Provided passage
>> Start

Yeah, okay. So Philippines, I think it's the first time I've shown this chart because that's quite a bit of interest. This is all disclosed material, but we summarize it to call these champion brands, so Jollibee, Chowking, and Mang Inasal. And you can see there it's low double-digit in terms of growth rate. So those brands are doing extremely well. We're fantastic leaders on those brands. And we continue to invest at the right level and it's returning. So for example, Jollibee Philippines payback is now 3.3 years. So extremely good payback and good margins. The foreign franchise brands, it's really three.

What we notice on a brand like Panda Express, it has extremely high ADS. But we also noted that the frequency and trial rates are not as high as a lower price point Jollibee. So our consumers are not coming back as frequently as they are. So what are we doing? What we're doing is we're obviously going to make sure that the number of restaurants we built is limited for brands like that. And we're also looking at lower ADS or lower meal package options for consumers with perhaps slightly smaller quantity, but more affordable price point. That's really the brand that seems to be dragging everything down in that group. Burger King continues to grow, but again, you know it's at a slightly different price point to Jollibee. So we're seeing in the Philippines, the reality of different price point having different levels of growth rates.

If I remember, oh, the last part of your question is then why not more? We are building as much as it is necessary to build in the Philippines, meaning that we don't want to be overdependent on one market. And if that market, for whatever reasons, does not perform, then we don't have any other place to go to. So that's why we've been so aggressive on international to make sure that we have legs and pillars set. And this takes time, as you know. So that's the reason for that. The second reason is within Philippines, we are within Metro Manila, we are quite saturated. So therefore, growth is going to come from market share steal and same store sales growth predominantly, not to say we're not building stores, but a slower rate as in the provinces where we have more upside. So we're balancing that as well.

But the main reason, again, is box economics or unit economics and the opportunity to assign a price for us is really outside of the Philippines. We need to start seating that because in the future, you cannot go back in past to seat that. So we want to keep that right balance.

Speaker 4

Perfect. This last small question, same store sales growth for Smashburger became negative in the fourth quarter. So while we saw profitability improvement, it seems that the same store sales growth was negative. Could you just comment on what's happening there?

Richard Shin
CFO, Jollibee Foods Corporation

Absolutely. Q4 of the prior year, being 2022, under the old management, there's quite a bit of promos. So you know the BOGOs and you know we're testing different things on the internet as well in terms of discounts for online orders, etc.

>> End

Entries shown
>> Start

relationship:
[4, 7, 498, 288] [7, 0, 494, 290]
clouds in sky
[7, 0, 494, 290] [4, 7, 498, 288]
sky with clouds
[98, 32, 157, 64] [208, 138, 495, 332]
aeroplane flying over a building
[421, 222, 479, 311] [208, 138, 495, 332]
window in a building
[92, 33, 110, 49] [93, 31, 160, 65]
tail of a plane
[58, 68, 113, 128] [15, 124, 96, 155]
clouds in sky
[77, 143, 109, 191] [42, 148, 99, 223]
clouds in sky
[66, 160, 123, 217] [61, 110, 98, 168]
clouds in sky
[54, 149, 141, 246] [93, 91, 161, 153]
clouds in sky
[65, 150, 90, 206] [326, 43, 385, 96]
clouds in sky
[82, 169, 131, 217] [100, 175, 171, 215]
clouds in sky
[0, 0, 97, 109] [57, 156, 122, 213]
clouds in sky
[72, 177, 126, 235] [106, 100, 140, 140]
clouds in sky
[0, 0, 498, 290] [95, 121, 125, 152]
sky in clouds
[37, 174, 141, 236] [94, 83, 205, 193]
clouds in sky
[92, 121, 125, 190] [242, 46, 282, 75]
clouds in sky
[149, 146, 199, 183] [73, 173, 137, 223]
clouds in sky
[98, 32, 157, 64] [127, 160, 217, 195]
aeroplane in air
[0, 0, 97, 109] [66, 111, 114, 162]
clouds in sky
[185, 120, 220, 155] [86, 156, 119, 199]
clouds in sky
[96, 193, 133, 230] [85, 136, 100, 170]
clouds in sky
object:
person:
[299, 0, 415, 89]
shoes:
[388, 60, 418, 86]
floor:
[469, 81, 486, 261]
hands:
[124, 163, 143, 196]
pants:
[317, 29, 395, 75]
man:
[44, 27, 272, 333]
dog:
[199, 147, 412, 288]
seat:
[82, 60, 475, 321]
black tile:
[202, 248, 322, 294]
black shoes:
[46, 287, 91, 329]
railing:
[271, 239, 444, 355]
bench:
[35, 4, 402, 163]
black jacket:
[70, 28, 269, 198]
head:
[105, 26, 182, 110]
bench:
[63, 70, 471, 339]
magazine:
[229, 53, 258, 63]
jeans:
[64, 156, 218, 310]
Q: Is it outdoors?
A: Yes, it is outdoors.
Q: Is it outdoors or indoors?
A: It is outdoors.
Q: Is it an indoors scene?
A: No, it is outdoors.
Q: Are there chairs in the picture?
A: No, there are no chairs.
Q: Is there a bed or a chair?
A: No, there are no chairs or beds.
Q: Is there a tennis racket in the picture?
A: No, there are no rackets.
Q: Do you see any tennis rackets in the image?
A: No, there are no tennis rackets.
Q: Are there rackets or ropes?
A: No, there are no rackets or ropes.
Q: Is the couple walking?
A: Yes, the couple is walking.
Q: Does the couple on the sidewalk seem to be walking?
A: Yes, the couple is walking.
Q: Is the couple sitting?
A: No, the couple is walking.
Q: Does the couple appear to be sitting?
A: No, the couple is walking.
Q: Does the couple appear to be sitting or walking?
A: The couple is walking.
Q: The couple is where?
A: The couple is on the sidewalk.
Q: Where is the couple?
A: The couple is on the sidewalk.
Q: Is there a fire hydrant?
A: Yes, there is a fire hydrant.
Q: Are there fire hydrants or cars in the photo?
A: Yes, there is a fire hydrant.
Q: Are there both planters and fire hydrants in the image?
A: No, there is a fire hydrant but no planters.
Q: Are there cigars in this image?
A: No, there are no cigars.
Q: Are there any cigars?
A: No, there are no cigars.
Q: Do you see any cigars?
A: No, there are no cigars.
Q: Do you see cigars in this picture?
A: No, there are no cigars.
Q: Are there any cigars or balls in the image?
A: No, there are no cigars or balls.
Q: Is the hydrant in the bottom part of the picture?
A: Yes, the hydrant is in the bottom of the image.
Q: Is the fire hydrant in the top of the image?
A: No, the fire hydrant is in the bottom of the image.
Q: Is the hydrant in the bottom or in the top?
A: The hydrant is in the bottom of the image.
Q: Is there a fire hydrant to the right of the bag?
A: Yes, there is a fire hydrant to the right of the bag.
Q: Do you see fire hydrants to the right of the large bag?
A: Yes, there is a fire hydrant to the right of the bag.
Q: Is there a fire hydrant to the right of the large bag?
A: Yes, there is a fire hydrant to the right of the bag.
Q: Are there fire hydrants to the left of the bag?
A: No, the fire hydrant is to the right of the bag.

>> End

Tasks to complete
[a] According to the Jollibee earnings call excerpt, what is the payback period for Jollibee Philippines?
[b] Continue the Jollibee earnings call excerpt from the point where the text stops.

Response list
[a] 3.3 years.

[b]
We've significantly reduced those promos and we're now positioning it to be a core sort of core menu. So we're seeing some of that, but that's purposely thought through. The reason for that is we don't want to build a business on promos. So we're seeing that coming down, but in terms of profitability, we're increasing because a lot of those promos that gave us the RB or same store sales growth in 2022 fourth quarter, we're seeing that profitability-wise, they're quite neutral. So it's a mix between more solid sales that's giving us better margins.

Speaker 4

Thank you very much.

Richard Shin
CFO, Jollibee Foods Corporation

Okay, thank you.

Moderator

Thank you. We'll go over to the chat again. There's a few questions here. Your long-term targets. The long-term target is to triple operating profit in 5 years. That implies 25% annual growth. However, you're just targeting 10%-15% for this year. So how do you reconcile that? And how does the how do these targets translate in terms of you know how much is coming from top-line growth and margin expansion between the Philippines and international? And where do you expect the split of Philippines and international to be in terms of net income?

Richard Shin
CFO, Jollibee Foods Corporation

Okay. I'm just going to refer to some notes. You're absolutely right. It is around a 25%-26% bottom line CAGR to get there. So let me just give you the shape of things that we're seeing. So revenues, we do see this to 2x. And that's about a 15% CAGR. And that gets us to that tripling bottom line. In terms of OPM, we're seeing around 10%. We're right now 5.9%. So we see that coming up mainly because Philippines will come up slightly, but international will pull up, as mentioned earlier.

In terms of the split between Philippines and the rest of the world, at that point, international will be the majority. So it'll be around 55%-60% with Philippines being about 40%. And in terms of franchising to company-owned stores, we think we'll be around the 80% franchise level. Today, we're at 57%. So that's the bigger shape of it. And I guess the specifics of it, it's going to take more than this call to go through, but it's based on following principle. Large markets where you have a higher value pool, our ability to grab that value pool means we need to get in there with some strategic alliances, whether it's around technology or it's around networking or real estate. So those are the seeds that we've been planting at the moment. Second, we need to get into arrangements with franchisees that's able to take cluster regions.

So we have mapped out already the areas that we need, we'd like to expand in. And the good news, if you take a look at a brand like Jollibee in the U.S. is we're just so tiny compared to the demand and the opportunity that we see there. So we've just entered our 14th state, which is to say we have many more places to go. And we are actually in the process of screening our franchisee partners for several of those states. So both existing states where we would open more stores through franchising, but also new states. So a market like the U.S. can accelerate and grow pretty quickly. So those are kind of the how.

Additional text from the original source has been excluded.